The sale is the latest rejection of a consumer business by Citi, whose CEO Jane Fraser announced a “strategic refresh” of the borrower’s extensive international operations when she took over in April. Fraser said this week that Citi will also leave retail banking Mexico.
Citi said it expects the reorganization to release about $ 7 billion in allotted tangible common stock that it plans to reinvest in more profitable parts of the company, such as treasury services and commercial banking.
The US bank is under pressure from investors to long-term profitability gap with his peers.

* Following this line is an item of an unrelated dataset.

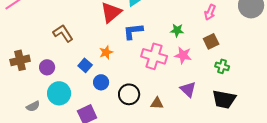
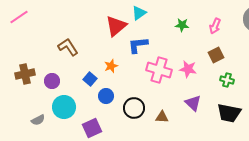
green star: (177, 30) -> (182, 25), moved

Over the past decade, Citigroup shares have risen 155.94 percent, compared to Bank of America’s 752.49 percent and JPMorgan’s 516.32 percent.
Last month, Citi sold its Philippine retail business to local lender UnionBank for a premium of 45.3 billion pesos ($ 887 million) above the company’s net asset value, which the banks did not disclose.
In August, the US bank sell its Australian consumer business to National Australia Bank in a deal worth about $ 882m.
Earlier this week, Citi announced it would leave Mexico after nearly a century of operations in the country.
The deal for Citi’s Southeast Asian consumer banking units will increase UOB’s footprint in the region, where it has existing operations in Malaysia, Indonesia and Thailand alongside its home market Singapore.
While Citi will remain present in the four Southeast Asian markets it leaves, UOB will acquire Citi’s credit card, wealth management and other consumer activities.
Citi plan to retain its wealth management and other consumer businesses in Hong Kong, Singapore, London and Dubai, even while withdrawing from consumer banking services in 13 markets. It is also selling its consumer businesses in India, China and Taiwan.
The US bank will report its earnings for the fourth quarter on Friday.